Roberts told CNN he got the idea after listening to an interview on Joe Rogan’s podcast with filmmaker Jeremy Corbell and Bob Lazar, who claims to have worked at Area 51 in the 80s. Lazar is the subject of Corbell’s documentary, currently on Netflix, Bob Lazar: Area 51 & Flying Saucers. By the end of July, 2 million people had RSVPed to the event, whose description was: “We will all meet up at the Area 51 Alien Center tourist attraction and coordinate our entry. If we Naruto run, we can move faster than their bullets. Let’s see them aliens.”
Those 2 million folks in question left Lincoln County budgeting $250,000 to deal with the potential chaos in Rachel and Hiko, the Las Vegas Review Journal reported.
Though no giant hoard of people turned up wanting to free aliens from Area 51, festival goers seemed content with the event.
“So far it’s turned into exactly what we thought it was going to be like,” said Analisa, a Sacramento resident who asked to be identified only by her first name. “I didn’t expect a whole lot, except something cool in the middle of nowhere.”
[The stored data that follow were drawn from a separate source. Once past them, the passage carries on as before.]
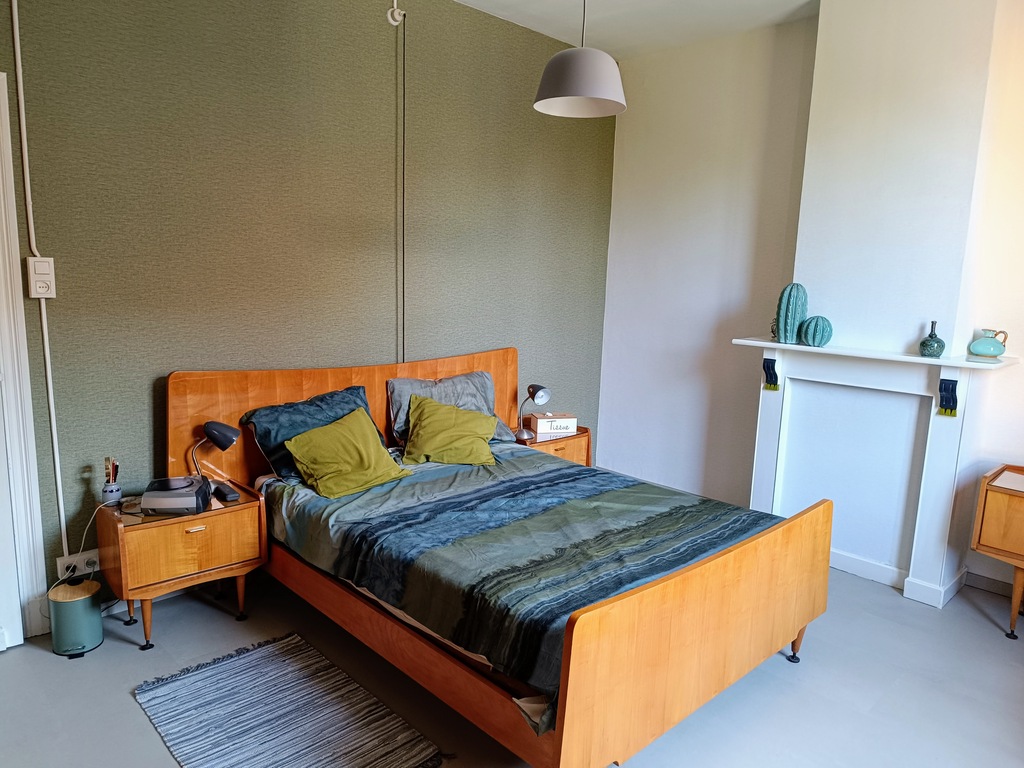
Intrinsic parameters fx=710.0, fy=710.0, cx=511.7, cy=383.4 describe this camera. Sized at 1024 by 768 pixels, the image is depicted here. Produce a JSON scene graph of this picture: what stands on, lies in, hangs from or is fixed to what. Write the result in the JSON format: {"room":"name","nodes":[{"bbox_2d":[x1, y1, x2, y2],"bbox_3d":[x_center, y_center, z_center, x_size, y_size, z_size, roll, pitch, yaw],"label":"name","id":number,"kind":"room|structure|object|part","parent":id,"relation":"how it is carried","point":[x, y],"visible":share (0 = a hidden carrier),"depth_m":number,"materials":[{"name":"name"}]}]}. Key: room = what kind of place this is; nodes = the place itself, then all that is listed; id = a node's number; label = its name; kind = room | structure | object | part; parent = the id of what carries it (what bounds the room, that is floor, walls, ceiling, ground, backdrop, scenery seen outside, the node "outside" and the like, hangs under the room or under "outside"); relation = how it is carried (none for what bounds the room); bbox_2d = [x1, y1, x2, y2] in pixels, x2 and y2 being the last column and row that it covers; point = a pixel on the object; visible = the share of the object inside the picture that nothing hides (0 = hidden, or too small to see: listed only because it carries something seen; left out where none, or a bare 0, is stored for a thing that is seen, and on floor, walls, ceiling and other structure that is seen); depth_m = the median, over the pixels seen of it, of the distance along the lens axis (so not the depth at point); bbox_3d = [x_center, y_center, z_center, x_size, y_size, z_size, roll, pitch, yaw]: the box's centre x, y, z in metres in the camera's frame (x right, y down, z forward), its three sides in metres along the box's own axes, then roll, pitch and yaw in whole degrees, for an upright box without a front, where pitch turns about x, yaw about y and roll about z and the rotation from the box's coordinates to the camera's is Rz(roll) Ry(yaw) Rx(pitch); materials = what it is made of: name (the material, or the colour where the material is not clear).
{"room":"bedroom","nodes":[
{"label":"bedroom","id":0,"kind":"room"},
{"bbox_2d":[0,0,613,624],"bbox_3d":[-1.027,-0.540,3.501,4.940,2.898,0.167,-7,13,-44],"label":"green wall","id":1,"kind":"structure","parent":0,"point":[143,392],"depth_m":3.25,"materials":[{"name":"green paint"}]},
{"bbox_2d":[0,71,47,647],"bbox_3d":[-2.252,-0.021,2.396,1.055,2.181,0.195,-7,13,-44],"label":"door frame","id":2,"kind":"structure","parent":1,"relation":"attached to","point":[20,616],"depth_m":2.68,"materials":[{"name":"white paint"}]},
{"bbox_2d":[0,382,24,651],"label":"door","id":3,"kind":"structure","parent":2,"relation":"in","point":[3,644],"depth_m":2.71,"materials":[{"name":"white"}]},
{"bbox_2d":[7,0,67,558],"bbox_3d":[-1.811,-0.469,2.657,0.089,2.334,0.024,-7,13,-44],"label":"cable conduit","id":4,"kind":"object","parent":1,"relation":"attached to","point":[45,330],"visible":0.97,"depth_m":2.69,"materials":[{"name":"white plastic"}]},
{"bbox_2d":[26,256,55,297],"bbox_3d":[-1.787,-0.402,2.695,0.083,0.155,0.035,-7,13,-44],"label":"light switch","id":5,"kind":"object","parent":1,"relation":"attached to","point":[39,272],"visible":0.99,"depth_m":2.68,"materials":[{"name":"white plastic"}]},
{"bbox_2d":[56,549,98,579],"bbox_3d":[-1.769,0.737,2.902,0.162,0.084,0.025,-7,13,-44],"label":"wall socket","id":6,"kind":"object","parent":1,"relation":"attached to","point":[81,564],"visible":0.73,"depth_m":2.89,"materials":[{"name":"white plastic"}]},
{"bbox_2d":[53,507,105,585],"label":"power cord","id":7,"kind":"object","parent":6,"relation":"attached to","point":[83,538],"visible":0.73,"depth_m":2.87,"materials":[{"name":"white plastic"}]},
{"bbox_2d":[386,1,405,25],"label":"pull switch","id":8,"kind":"object","parent":1,"relation":"attached to","point":[395,13],"visible":0.98,"depth_m":3.47,"materials":[{"name":"white"}]},
{"bbox_2d":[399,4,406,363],"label":"cable conduit","id":9,"kind":"object","parent":1,"relation":"attached to","point":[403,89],"visible":0.88,"depth_m":3.73,"materials":[{"name":"plastic"}]},
{"bbox_2d":[0,562,1023,767],"bbox_3d":[0.250,1.252,2.153,4.918,0.103,4.307,-7,13,-44],"label":"floor","id":10,"kind":"structure","parent":0,"point":[121,652],"depth_m":2.60,"materials":[{"name":"grey"}]},
{"bbox_2d":[47,578,103,657],"bbox_3d":[-1.708,0.910,2.781,0.178,0.232,0.180,-7,13,-44],"label":"trash can","id":11,"kind":"object","parent":10,"relation":"on","point":[73,603],"visible":0.99,"depth_m":2.72,"materials":[{"name":"green metal"}]},
{"bbox_2d":[97,477,265,651],"bbox_3d":[-1.376,0.740,2.972,0.559,0.529,0.446,-7,13,-44],"label":"nightstand","id":12,"kind":"object","parent":10,"relation":"on","point":[168,528],"visible":0.81,"depth_m":2.81,"materials":[{"name":"brown wood"}]},
{"bbox_2d":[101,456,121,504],"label":"pen holder","id":13,"kind":"object","parent":12,"relation":"on","point":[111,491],"visible":0.99,"depth_m":2.85,"materials":[{"name":"grey ceramic"}]},
{"bbox_2d":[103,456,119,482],"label":"pens","id":14,"kind":"object","parent":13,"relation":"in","point":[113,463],"visible":0.66,"depth_m":2.93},
{"bbox_2d":[141,476,211,514],"bbox_3d":[-1.360,0.447,2.888,0.227,0.095,0.224,0,10,-10],"label":"radio","id":15,"kind":"object","parent":12,"relation":"on","point":[177,498],"visible":0.99,"depth_m":2.81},
{"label":"drawer handle","id":16,"kind":"part","parent":12,"relation":"part of","materials":[{"name":"gold metal"}]},
{"bbox_2d":[191,420,238,477],"bbox_3d":[-1.300,0.313,3.086,0.202,0.325,0.151,0,10,-8],"label":"desk lamp","id":17,"kind":"object","parent":12,"relation":"on","point":[215,437],"visible":0.98,"depth_m":3.03,"materials":[{"name":"black metal"}]},
{"bbox_2d":[212,483,239,501],"bbox_3d":[-1.228,0.464,3.046,0.064,0.027,0.141,-7,13,-44],"label":"remote control","id":18,"kind":"object","parent":12,"relation":"on","point":[230,491],"visible":0.99,"depth_m":3.02,"materials":[{"name":"black plastic"}]},
{"bbox_2d":[133,632,443,767],"bbox_3d":[-0.757,1.125,2.287,0.614,0.015,1.148,-7,13,-44],"label":"rug","id":19,"kind":"object","parent":10,"relation":"on","point":[219,665],"visible":0.99,"depth_m":2.36,"materials":[{"name":"grey carpet"}]},
{"bbox_2d":[172,347,827,767],"bbox_3d":[-0.075,0.511,2.938,1.723,1.057,2.173,-7,13,-44],"label":"bed","id":20,"kind":"object","parent":10,"relation":"on","point":[567,728],"visible":0.89,"depth_m":2.43,"materials":[{"name":"brown wood"}]},
{"bbox_2d":[244,384,384,483],"bbox_3d":[-0.884,0.235,3.371,0.673,0.353,0.325,-7,13,-44],"label":"blue pillow","id":21,"kind":"object","parent":20,"relation":"on","point":[331,396],"visible":0.58,"depth_m":3.25,"materials":[{"name":"blue fabric"}]},
{"bbox_3d":[-0.778,0.335,3.866,1.702,0.940,0.132,-7,13,-44],"label":"headboard","id":22,"kind":"part","parent":20,"relation":"part of","materials":[{"name":"brown wood"}]},
{"bbox_2d":[386,371,519,446],"bbox_3d":[-0.305,0.138,3.850,0.715,0.361,0.341,-7,13,-44],"label":"gray pillow","id":23,"kind":"object","parent":20,"relation":"on","point":[463,388],"visible":0.5,"depth_m":3.80,"materials":[{"name":"grey fabric"}]},
{"bbox_2d":[259,439,784,729],"bbox_3d":[0.053,0.608,3.037,1.555,0.326,1.720,-7,13,-44],"label":"duvet","id":24,"kind":"object","parent":20,"relation":"on","point":[575,500],"visible":0.57,"depth_m":2.71,"materials":[{"name":"fabric"}]},
{"bbox_2d":[281,408,410,498],"bbox_3d":[-0.755,0.314,3.246,0.514,0.298,0.376,-7,13,-44],"label":"yellow pillow","id":25,"kind":"object","parent":24,"relation":"on","point":[302,454],"visible":0.99,"depth_m":3.18,"materials":[{"name":"fabric"}]},
{"bbox_2d":[402,395,499,466],"bbox_3d":[-0.317,0.244,3.653,0.512,0.299,0.361,2,10,0],"label":"yellow pillow","id":26,"kind":"object","parent":24,"relation":"on","point":[471,433],"visible":1,"depth_m":3.58,"materials":[{"name":"fabric"}]},
{"bbox_3d":[0.681,0.792,2.330,1.451,0.661,0.099,-7,13,-44],"label":"footboard","id":27,"kind":"part","parent":20,"relation":"part of","materials":[{"name":"brown wood"}]},
{"bbox_2d":[513,423,591,466],"bbox_3d":[0.160,0.533,4.458,0.539,0.514,0.434,-7,13,-44],"label":"nightstand","id":28,"kind":"object","parent":10,"relation":"on","point":[569,444],"visible":0.24,"depth_m":4.31,"materials":[{"name":"brown wood"}]},
{"bbox_2d":[513,383,550,440],"bbox_3d":[0.113,0.161,4.220,0.159,0.326,0.202,-7,13,-44],"label":"desk lamp","id":29,"kind":"object","parent":28,"relation":"on","point":[537,390],"visible":0.99,"depth_m":4.19,"materials":[{"name":"metal"}]},
{"bbox_2d":[528,412,577,437],"bbox_3d":[0.250,0.250,4.412,0.258,0.104,0.150,-1,10,-18],"label":"tissue box","id":30,"kind":"object","parent":28,"relation":"on","point":[539,431],"visible":0.98,"depth_m":4.35,"materials":[{"name":"white"}]},
{"bbox_2d":[972,464,1023,640],"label":"cabinet","id":31,"kind":"object","parent":10,"relation":"on","point":[982,523],"visible":1,"depth_m":3.05,"materials":[{"name":"brown wood"}]},
{"bbox_2d":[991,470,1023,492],"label":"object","id":32,"kind":"object","parent":31,"relation":"on","point":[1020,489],"visible":1,"depth_m":3.08,"materials":[{"name":"white paper"}]},
{"bbox_2d":[454,0,820,58],"bbox_3d":[0.364,-1.724,1.624,5.368,0.120,4.434,-7,13,-44],"label":"ceiling","id":33,"kind":"structure","parent":0,"point":[467,1],"depth_m":3.99,"materials":[{"name":"white paint"}]},
{"bbox_2d":[533,0,626,116],"bbox_3d":[0.269,-1.452,2.638,0.355,0.824,0.354,-7,13,-44],"label":"pendant lamp","id":34,"kind":"object","parent":33,"relation":"hanging from","point":[581,50],"visible":0.99,"depth_m":2.60,"materials":[{"name":"grey metal"}]},
{"bbox_2d":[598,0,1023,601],"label":"white wall","id":35,"kind":"structure","parent":0,"point":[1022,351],"depth_m":4.26,"materials":[{"name":"white paint"}]},
{"bbox_2d":[733,336,1021,610],"bbox_3d":[1.759,0.413,3.575,0.319,1.155,1.280,-7,13,-44],"label":"fireplace mantel","id":36,"kind":"object","parent":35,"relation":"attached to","point":[912,360],"visible":0.96,"depth_m":3.56,"materials":[{"name":"white paint"}]},
{"bbox_2d":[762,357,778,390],"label":"bracket","id":37,"kind":"object","parent":36,"relation":"attached to","point":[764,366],"visible":0.99,"depth_m":3.78,"materials":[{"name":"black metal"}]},
{"bbox_2d":[773,283,808,343],"bbox_3d":[1.478,-0.374,3.747,0.144,0.309,0.154,-7,13,-44],"label":"cactus","id":38,"kind":"object","parent":36,"relation":"on","point":[785,328],"visible":0.99,"depth_m":3.70,"materials":[{"name":"teal ceramic"}]},
{"bbox_2d":[798,315,832,346],"bbox_3d":[1.551,-0.271,3.626,0.146,0.153,0.157,-7,13,-44],"label":"cactus","id":39,"kind":"object","parent":36,"relation":"on","point":[804,334],"visible":0.99,"depth_m":3.58,"materials":[{"name":"teal ceramic"}]},
{"bbox_2d":[918,321,945,357],"bbox_3d":[1.948,-0.206,3.285,0.106,0.162,0.106,-7,13,-44],"label":"vase","id":40,"kind":"object","parent":36,"relation":"on","point":[942,343],"visible":1,"depth_m":3.26,"materials":[{"name":"teal ceramic"}]},
{"bbox_2d":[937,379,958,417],"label":"bracket","id":41,"kind":"object","parent":36,"relation":"attached to","point":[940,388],"visible":0.98,"depth_m":3.24,"materials":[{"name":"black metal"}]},
{"bbox_2d":[969,328,1008,358],"bbox_3d":[2.196,-0.184,3.273,0.126,0.124,0.143,-5,11,-33],"label":"jug","id":42,"kind":"object","parent":36,"relation":"on","point":[982,349],"visible":1,"depth_m":3.24,"materials":[{"name":"teal ceramic"}]},
{"bbox_2d":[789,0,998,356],"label":"chimney breast","id":43,"kind":"object","parent":35,"relation":"attached to","point":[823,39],"visible":0.8,"depth_m":3.45,"materials":[{"name":"white paint"}]},
{"bbox_2d":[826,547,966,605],"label":"baseboard","id":44,"kind":"structure","parent":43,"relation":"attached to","point":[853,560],"depth_m":3.59,"materials":[{"name":"white paint"}]},
{"bbox_2d":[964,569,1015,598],"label":"baseboard","id":45,"kind":"structure","parent":35,"relation":"attached to","point":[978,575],"depth_m":3.50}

Jesus Bravo took the day off work and came in from Carson, Nevada after following the event page. When asked if Alienstock was living up to his expectations, he said, “it’s more. I literally thought it was just going to be a group of people in the middle of the desert— not as big, and with vendors.” Bravos also said he appreciated meeting so many attendees from different places outside Nevada.
“It seemed like it was going to be a good time, we’d have a lot of fun, and there was nothing going on today,” said Christopher Reid, a Reno, Nevada resident who drove down last minute with a friend to make tin foil hats for attendees for fun.
Although the day stayed relatively calm, local residents Bob Clabaugh and Pat Jordan, both retired pilots, expressed concern that Alienstock will become a recurring event, bringing bigger and bigger crowds to Rachel every year.
In the residential section of Rachel, residents invested in flood lights they’ve never needed before, and plastered up No Trespassing signs. One house put up signs that said “No Alien Stock” and another that said “Go Home.”
Still, attendees, milling about and fielding a growing group of media, seemed to be enjoying the novelty of the happening, even if there wasn’t much to do.
One goer explained to another that he was there with his grown son as a father-son outing.
He quipped: “If not for the probing last night, it would have been a great weekend.”